Bild: Sammlung Gernot Römer
Aufgestellt und ausgegrenzt
Vom 11. September bis 15. November 2026 widmet sich eine Ausstellung im Viermetzhof des Maximilianmuseums Augsburg den Lebenswegen jüdischer Sportlerinnen und Sportler aus Augsburg und Bayerisch-Schwaben.
Sportvereine waren schon im 19. und frühen 20. Jahrhundert wichtige Orte des gesellschaftlichen Miteinanders. Auch jüdische Menschen waren selbstverständlich Teil des Sport- und Vereinslebens. Mit der Machtübernahme der Nationalsozialisten 1933 änderte sich dies grundlegend: Jüdische Sportlerinnen und Sportler wurden aus Vereinenausgeschlossen und zunehmend aus dem gesellschaftlichen Leben verdrängt.
Die Ausstellung zeigt unter anderem die Geschichte der Privaten Tennisgesellschaft Augsburg, die für einige jüdische Sportlerinnen und Sportler während der Verfolgung einen letzten geschützten Raum und ein Stück Normalität bot. Gleichzeitig richtet sich der Blick auf die Zeit nach 1945 und die Frage, wie Sportvereine heute mit ihrer Geschichte umgehen.

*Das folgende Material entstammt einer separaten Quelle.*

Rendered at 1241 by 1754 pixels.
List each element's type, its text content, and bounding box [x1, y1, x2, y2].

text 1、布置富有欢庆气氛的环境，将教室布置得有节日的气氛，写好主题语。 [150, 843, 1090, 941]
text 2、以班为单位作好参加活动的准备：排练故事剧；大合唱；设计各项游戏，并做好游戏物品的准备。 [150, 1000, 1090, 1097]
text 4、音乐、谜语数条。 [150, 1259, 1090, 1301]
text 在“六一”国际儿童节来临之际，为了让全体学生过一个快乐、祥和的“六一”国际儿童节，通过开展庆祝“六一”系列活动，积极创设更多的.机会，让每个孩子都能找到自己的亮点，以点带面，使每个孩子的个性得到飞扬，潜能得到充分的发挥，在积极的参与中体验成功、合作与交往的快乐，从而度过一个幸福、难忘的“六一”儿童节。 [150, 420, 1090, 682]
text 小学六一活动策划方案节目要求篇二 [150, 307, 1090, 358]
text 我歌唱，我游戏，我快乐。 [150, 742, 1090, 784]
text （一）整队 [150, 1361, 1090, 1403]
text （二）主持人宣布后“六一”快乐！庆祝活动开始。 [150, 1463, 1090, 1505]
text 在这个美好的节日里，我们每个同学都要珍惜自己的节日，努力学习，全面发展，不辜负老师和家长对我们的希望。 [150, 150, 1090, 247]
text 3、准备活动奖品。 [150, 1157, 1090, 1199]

Entstanden ist die Wanderausstellung in einem gemeinsamen Projekt des Jüdischen Museums Augsburg Schwaben, des FC Augsburg und Studierender der Universität Augsburg. Die Studierenden recherchierten Biografien jüdischer Sportlerinnen und Sportler und ihrer Vereine und waren an der Entwicklung der Ausstellung beteiligt.
Die erste Station befindet sich im Maximilianmuseum. Der Eintritt ist frei. Kostenlose öffentliche Führungen finden am 20. September, 13. Oktober und 15. November jeweils um 16 Uhr statt. Für die Führungen ist eine Anmeldung beim Jüdischen Museum Augsburg Schwaben erforderlich.